Constructive

Being constructive about the market is easier to say than being bullish.  Being bullish implies that all the indexes are headed up.  Being constructive means that there are opportunities out there but I have no idea where all the averages will be in three months.  But, we could be in for a “constructive” couple of months.  Lets call it a chicken’s way to be bullish.

The economic news this week (doesn’t it seem like Monday to you?) was terrible.  Yet, the market looked through this and pointed up.  Year-end bookkeeping and window dressing may account for some of that buying but not all of it.  And, while volume was light, the market’s internals were clearly bullish.
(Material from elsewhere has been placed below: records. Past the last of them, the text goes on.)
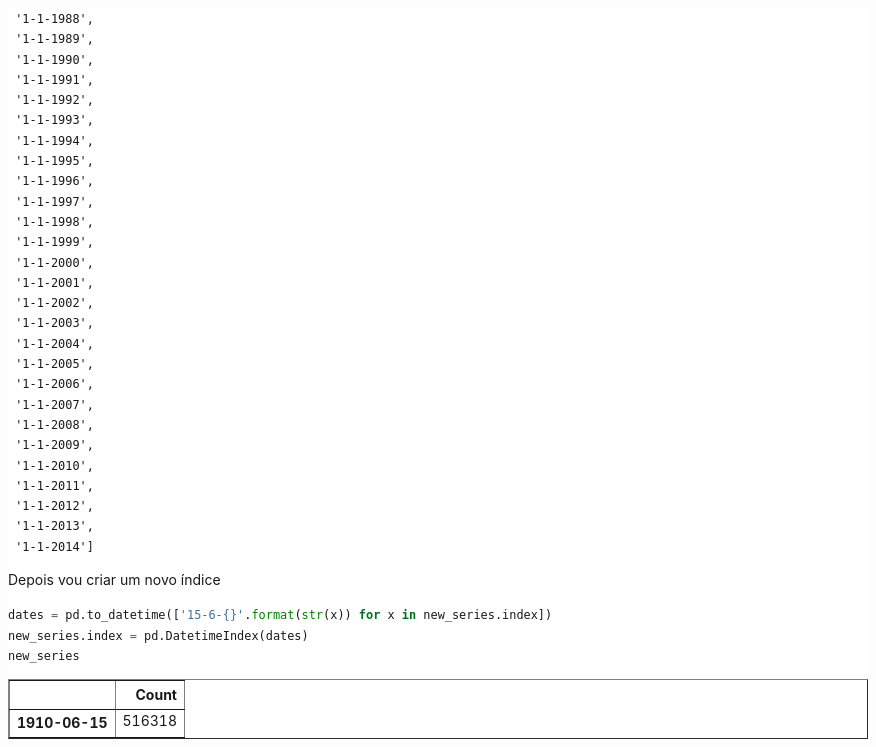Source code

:      '1-1-1988',
     '1-1-1989',
     '1-1-1990',
     '1-1-1991',
     '1-1-1992',
     '1-1-1993',
     '1-1-1994',
     '1-1-1995',
     '1-1-1996',
     '1-1-1997',
     '1-1-1998',
     '1-1-1999',
     '1-1-2000',
     '1-1-2001',
     '1-1-2002',
     '1-1-2003',
     '1-1-2004',
     '1-1-2005',
     '1-1-2006',
     '1-1-2007',
     '1-1-2008',
     '1-1-2009',
     '1-1-2010',
     '1-1-2011',
     '1-1-2012',
     '1-1-2013',
     '1-1-2014']



Depois vou criar um novo índice


```python
dates = pd.to_datetime(['15-6-{}'.format(str(x)) for x in new_series.index])
new_series.index = pd.DatetimeIndex(dates)
new_series
```




<div>
<style scoped>
    .dataframe tbody tr th:only-of-type {
        vertical-align: middle;
    }

    .dataframe tbody tr th {
        vertical-align: top;
    }

    .dataframe thead th {
        text-align: right;
    }
</style>
<table border="1" class="dataframe">
  <thead>
    <tr style="text-align: right;">
      <th></th>
      <th>Count</th>
    </tr>
  </thead>
  <tbody>
    <tr>
      <th>1910-06-15</th>
      <td>516318</td>
    </tr>
    <tr>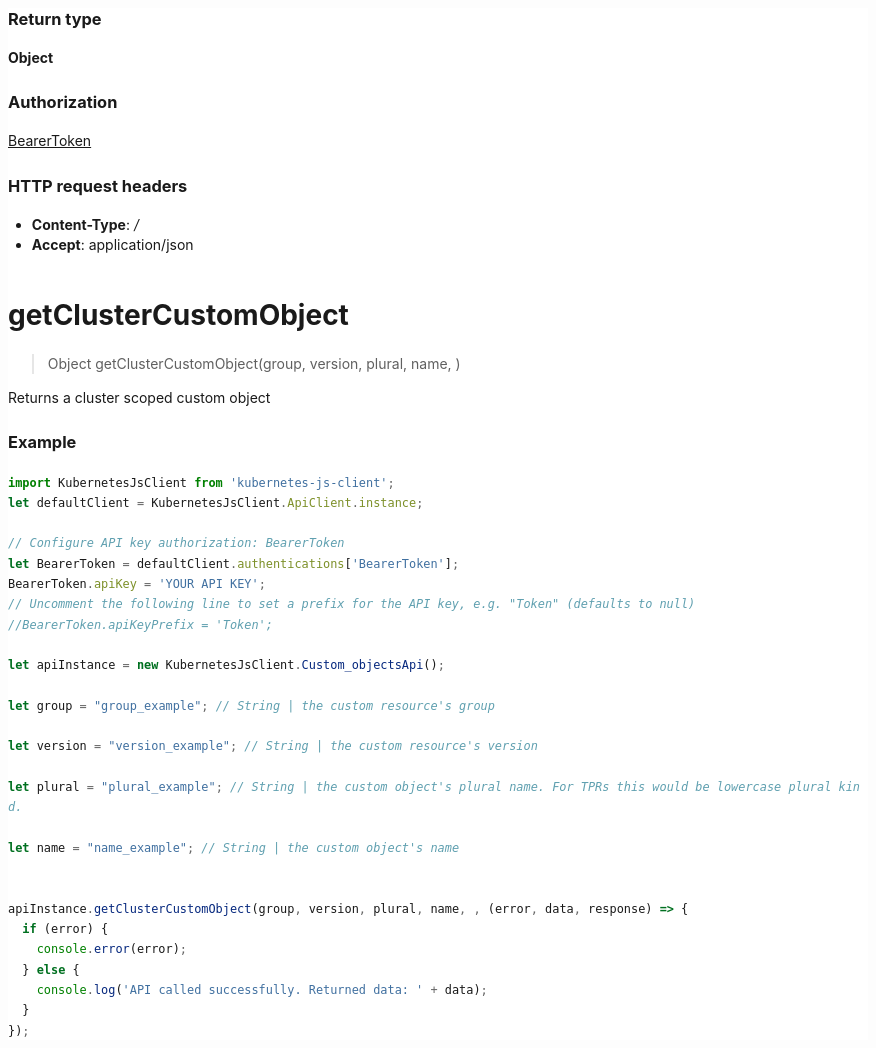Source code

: ### Return type

**Object**

### Authorization

[BearerToken](../README.md#BearerToken)

### HTTP request headers

 - **Content-Type**: */*
 - **Accept**: application/json

<a name="getClusterCustomObject"></a>
# **getClusterCustomObject**
> Object getClusterCustomObject(group, version, plural, name, )



Returns a cluster scoped custom object

### Example
```javascript
import KubernetesJsClient from 'kubernetes-js-client';
let defaultClient = KubernetesJsClient.ApiClient.instance;

// Configure API key authorization: BearerToken
let BearerToken = defaultClient.authentications['BearerToken'];
BearerToken.apiKey = 'YOUR API KEY';
// Uncomment the following line to set a prefix for the API key, e.g. "Token" (defaults to null)
//BearerToken.apiKeyPrefix = 'Token';

let apiInstance = new KubernetesJsClient.Custom_objectsApi();

let group = "group_example"; // String | the custom resource's group

let version = "version_example"; // String | the custom resource's version

let plural = "plural_example"; // String | the custom object's plural name. For TPRs this would be lowercase plural kind.

let name = "name_example"; // String | the custom object's name


apiInstance.getClusterCustomObject(group, version, plural, name, , (error, data, response) => {
  if (error) {
    console.error(error);
  } else {
    console.log('API called successfully. Returned data: ' + data);
  }
});
```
Three things get me to this point.

  • Hedge fund managers are under huge stress.  Even before the Maduff debacle the managers were liquidating to satisfy client withdrawals.  Maduff has put them under yet another cloud as clients grow to distrust the managers.  And the managers are under personal financial pressure, as well.  Few made their bench marks.  Almost all hedge funds get 20% of profits so long as they beat their bench mark.  With a long-short fund the mark could be the S&P 500.  A specialized hedge fund, lets say a health care fund, would have to beat the pharmaceutical index, for example.  Few, if any, beat their marks so few received their 20%.  So, the funds must survive on a 1% or 2% management fee.  Now, if you have $5 billion, or so, one would think survival should not be an issue.  But many funds manage much less and probably have high operating expenses, both personal and business. This is a long winded way of saying the funds have to beat their marks this quarter for the managers to keep clients and to pay their bills.  The way to do this is to outperform and the path of least resistance is to buy, rather than short.
  • The Obama glow.  Someone wrote that our President Elect will have a honeymoon of 100 minutes, not the usual 100 days.  The third week of this month will have announcements fast and furious.  Most should be bullish, if not always fiscally prudent.
  • The TED spread indicates banks are loaning again.  The spread is down from 4.5 in October to about 1.40 last week. This could be a head fake but its what I’ve got.  RiFi’s are being done so money is turning over.

As I have said many times here, buy and hold is dead.  But I would like to trade this market on the long side and will use ETFs.  Unlike mutual funds ETFs can be sold without penalty by a fund management company.

Here are a few of the ETFs I may use:

  • SPY.  This is the granddaddy of them.  The entire market.
  • IWN.  The Russell 2000.  A mid-cap fund.
  • MDY.   S&P 400.
  • IJR. The S&P 600 small cap.
  • VWO. Vanguard Emerging Market
  • In addition, I will be opportunistic on individual names for trades.

As a bi-product of this strategy I will be exiting my gold positions, over time.